A sustainable, scalable model for improving health outcomes in rural Africa.
Every year, millions of young children in East Africa die from preventable, curable diseases—due to a lack of access to high-quality healthcare. To address this problem, Living Goods trains women to deliver health products and education door-to-door in their rural communities. Drawing on best practices from the micro-enterprise and public health fields, this approach has successfully reduced the mortality rate by 25% at a cost of less than $2.00 per person served. You can see Living Goods’ work in action in this video:
The Barr Foundation is proud to have supported Living Goods—first with a two-year, $600,000 grant in 2012 to strengthen its business model and expand operations to Kenya, followed by a two-year, $500,000 grant in 2015 for operating support and to scale its work further in Uganda.

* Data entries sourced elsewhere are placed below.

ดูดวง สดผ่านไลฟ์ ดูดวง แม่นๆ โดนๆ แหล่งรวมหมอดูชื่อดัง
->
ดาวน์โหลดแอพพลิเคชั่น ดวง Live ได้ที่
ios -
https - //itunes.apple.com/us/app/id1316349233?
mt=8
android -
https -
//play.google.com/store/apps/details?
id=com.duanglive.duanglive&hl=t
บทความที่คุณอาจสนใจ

Over a span of seven years, Living Goods scaled from 160 community health workers to more than 2,000. Together with its partners, they now serve 1,000,000 people in Uganda, Kenya, and Myanmar and are searching for additional partners to help them adapt this effective model to new markets. To learn more, visit livinggoods.org.
Living Goods supports networks of health entrepreneurs who go door to door to teach families how to improve their health and wealth and sell life-changing products such as simple treatments for malaria and diarrhea, safe delivery kits, fortified foods, clean cook stoves, water filters, and solar lights.